**Fragmento:**
────────────────
Sin embargo, después de
todo, cuando en cierta ocasión preguntaron al poeta, a Vaquerizo, qué pensaba
que era la poesía o qué era para él, contestó sin dudar que “una forma de
libertad”, cosa que sigue pensando en la actualidad, aunque sea una
contestación un tanto etérea, porque también existen otras formas de libertad
que no son poéticas.
Pero dejemos las cosas
en paz, puesto que -seguimos citando a Vaquerizo- “…si vamos a ver, cada poeta
es su propia poesía y el poeta, en realidad, no tiene otra justificación que su
propio verso” y De mis pasos en la tierra,
es el suyo.
Así, en el preámbulo a
“Versos religiosos” (páginas 13 a 83), indica que su oferta consiste en poemas
acerca de Semana Santa y Navidad, sobre la Eucaristía, de la Virgen María en
general y a través de diversas advocaciones… Poemas que se justifican a sí
mismos, de los que dice que son la mejor dádiva que podía ofrecer a sus
lectores.
Los poemas son muchos y
variados. Sin embargo, para nosotros son los romances los que más nos atraen y
por ello ofrecemos parte de uno de ellos, titulado “Romancillo al Nazareno” que
tanto nos recuerda aquellos poemas alegres y amorosos a un tiempo de aquel
“doñeador” que fuera don Juan Ruiz (de Cisneros), arcipreste de Hita.
────────────────
**Datos registrados:**
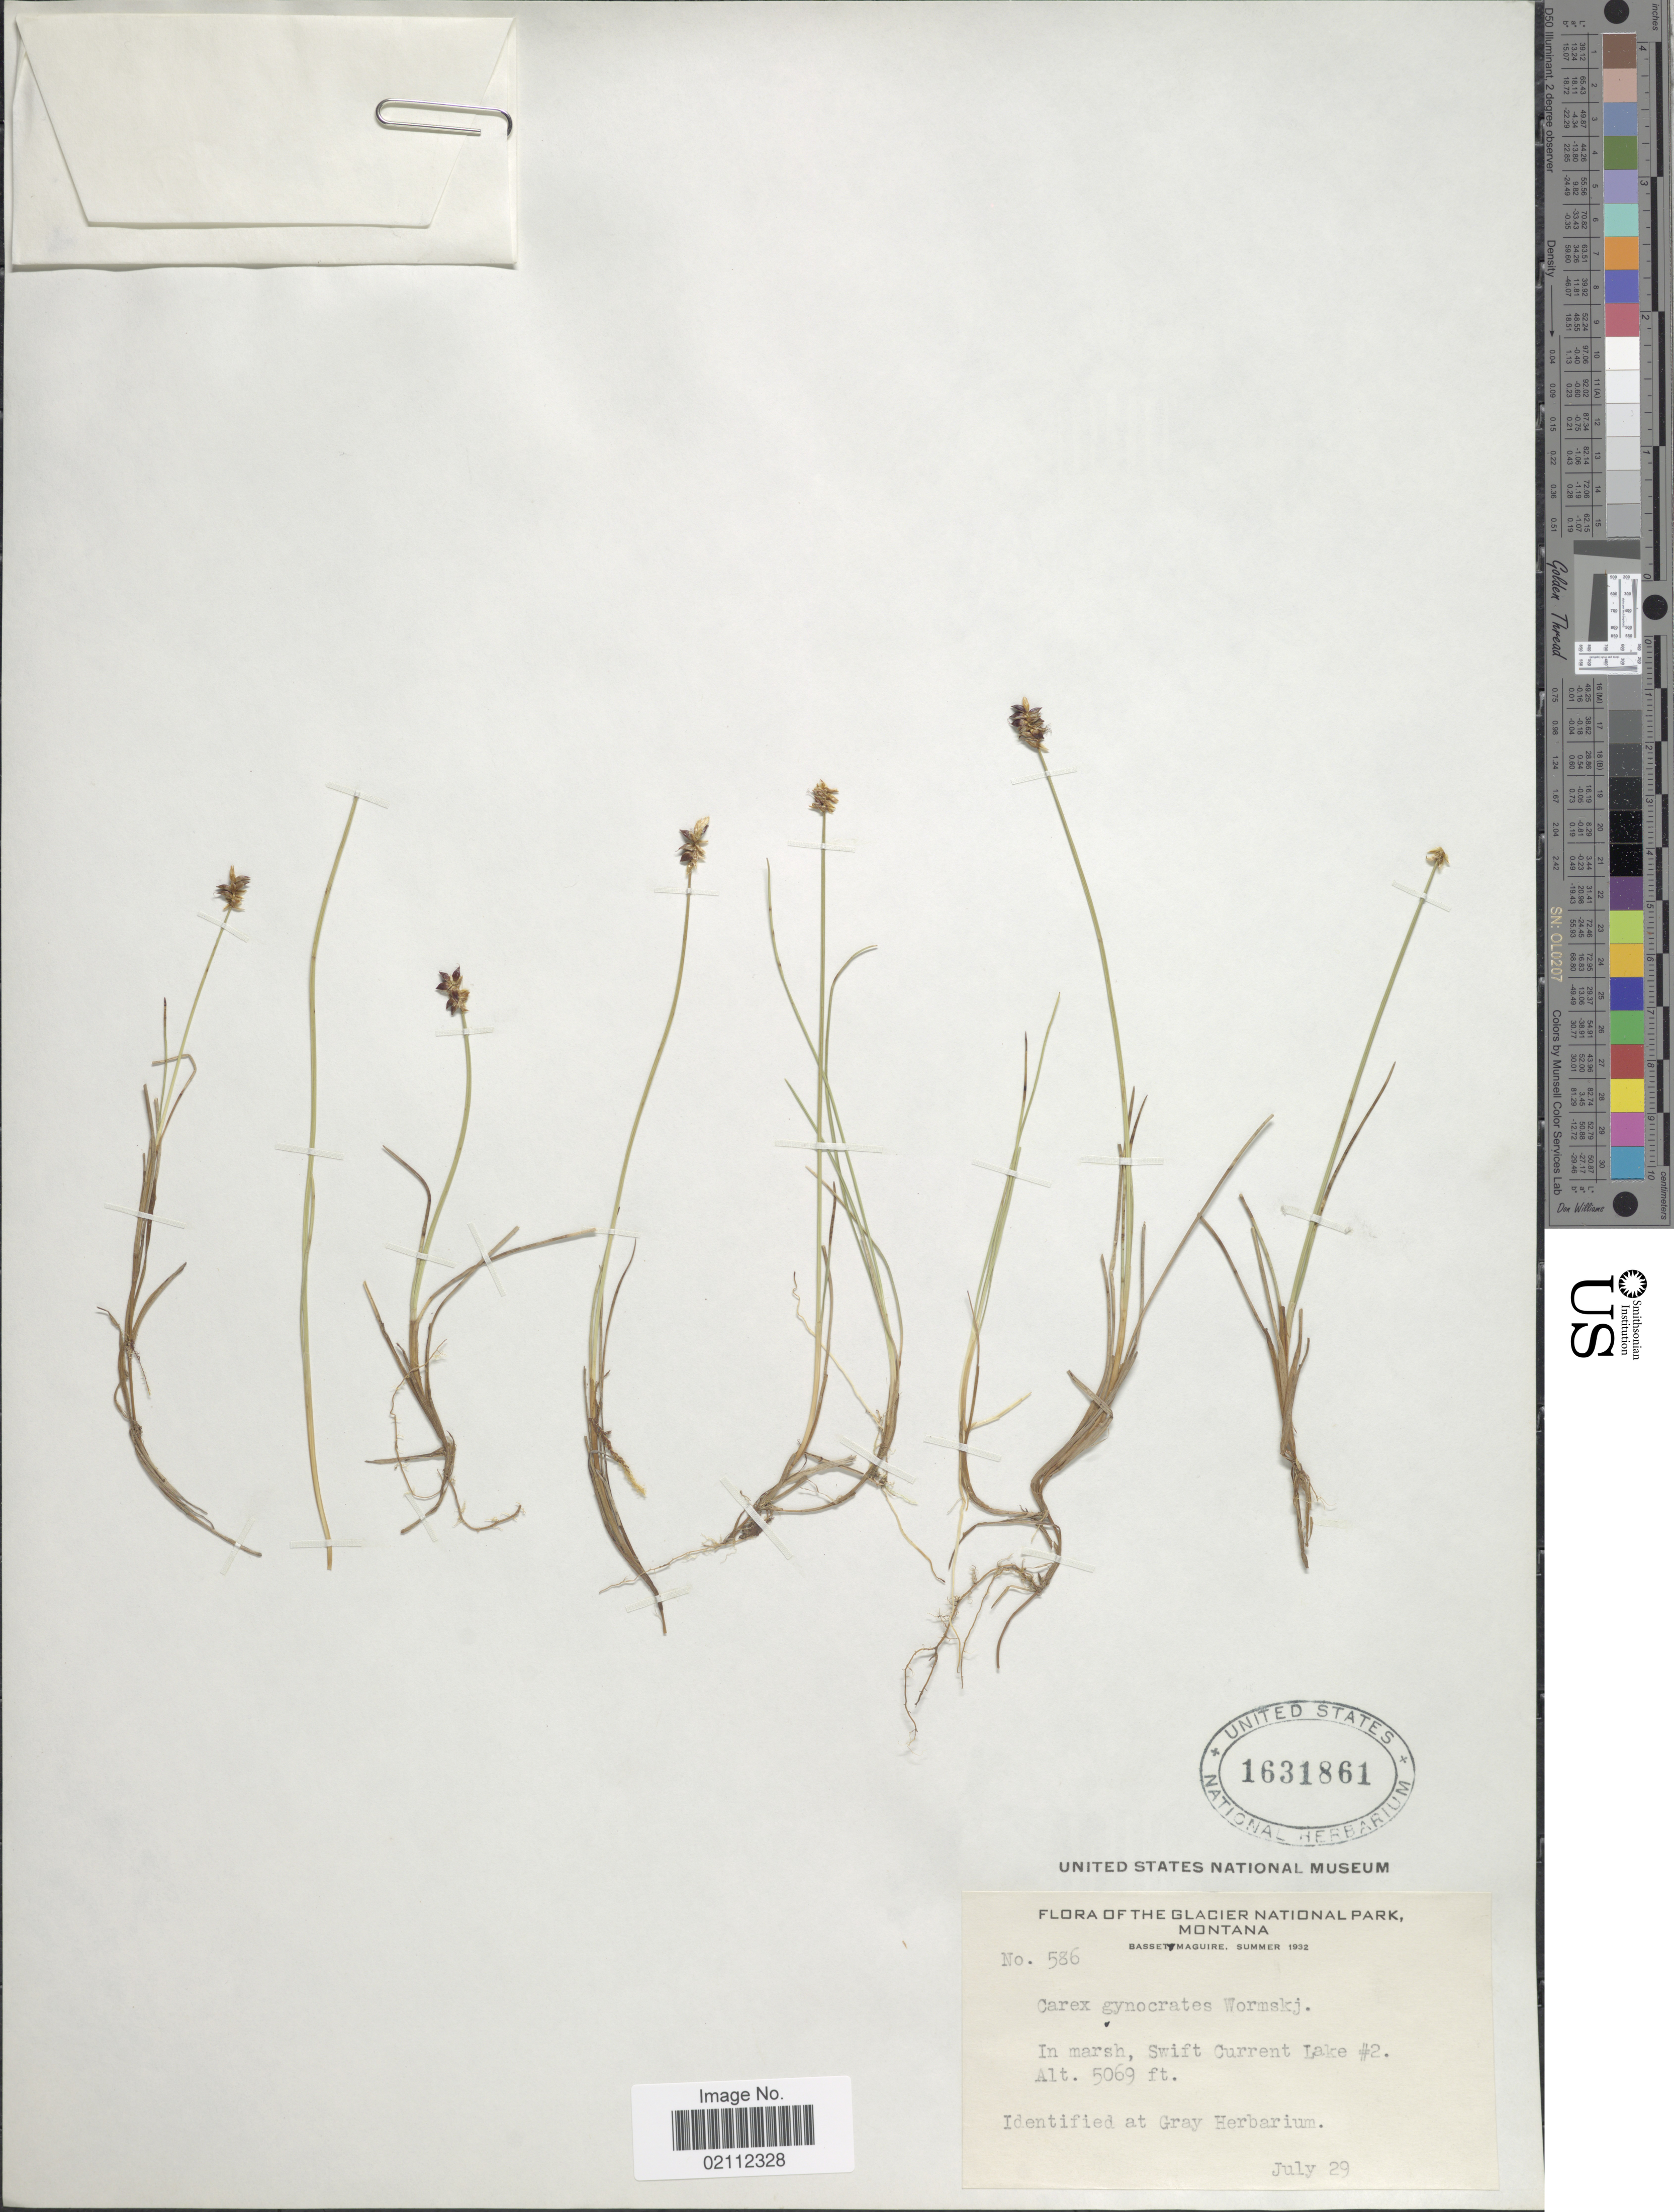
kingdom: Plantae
────────────────
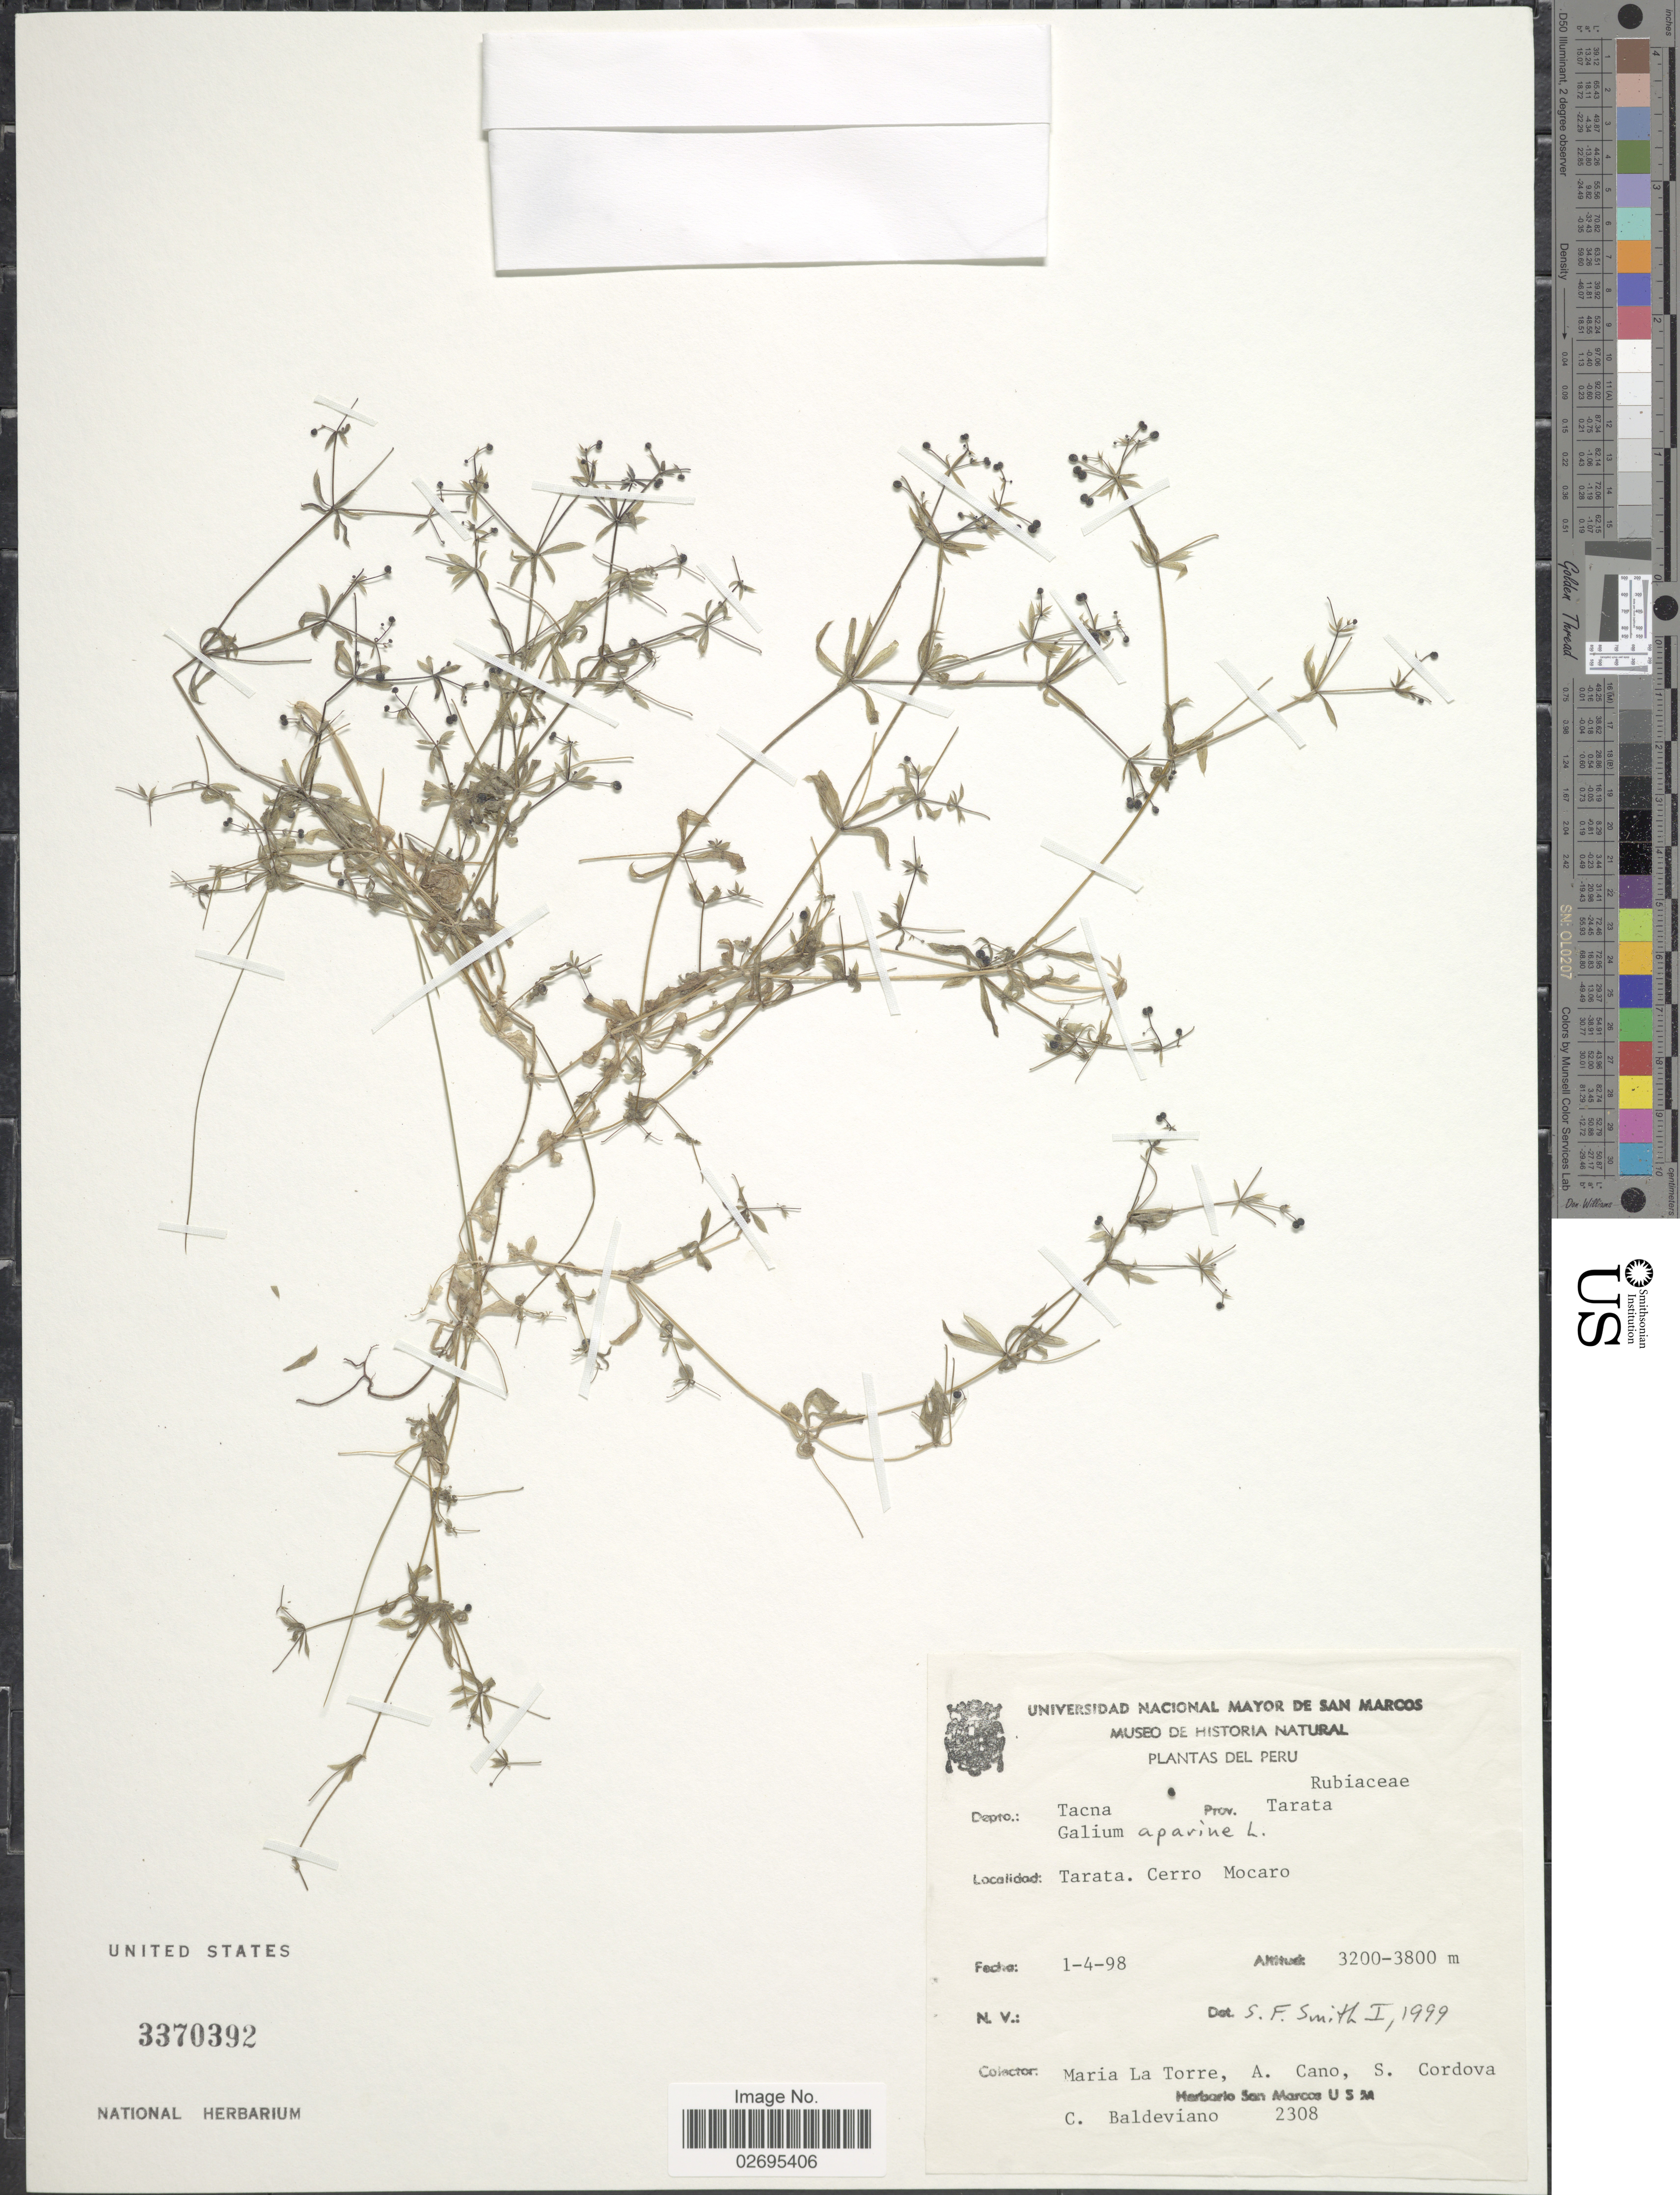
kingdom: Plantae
────────────────
**Ejercicio breve 1:** Transcribe del fragmento el pasaje que comienza en "Los poemas son" y termina en "arcipreste de Hita.".
**Ejercicio breve 2:** Según el fragmento, ¿qué respondió Vaquerizo cuando le preguntaron qué era para él la poesía?
**Ejercicio breve 3:** Indica si cada afirmación coincide con el fragmento y cita las palabras que lo deciden: (a) La parte titulada "Versos religiosos" abarca de la página 13 a la 83. (b) Vaquerizo ya no cree que la poesía sea una forma de libertad. (c) Los poemas del libro son pocos y parecidos entre sí.

**Solución 1:**
Los poemas son muchos y
variados. Sin embargo, para nosotros son los romances los que más nos atraen y
por ello ofrecemos parte de uno de ellos, titulado “Romancillo al Nazareno” que
tanto nos recuerda aquellos poemas alegres y amorosos a un tiempo de aquel
“doñeador” que fuera don Juan Ruiz (de Cisneros), arcipreste de Hita.

**Solución 2:** Respondió que la poesía es "una forma de libertad".

**Solución 3:**
(a) Sí: "(páginas 13 a 83)".
(b) No: "cosa que sigue pensando en la actualidad".
(c) No: "Los poemas son muchos y variados".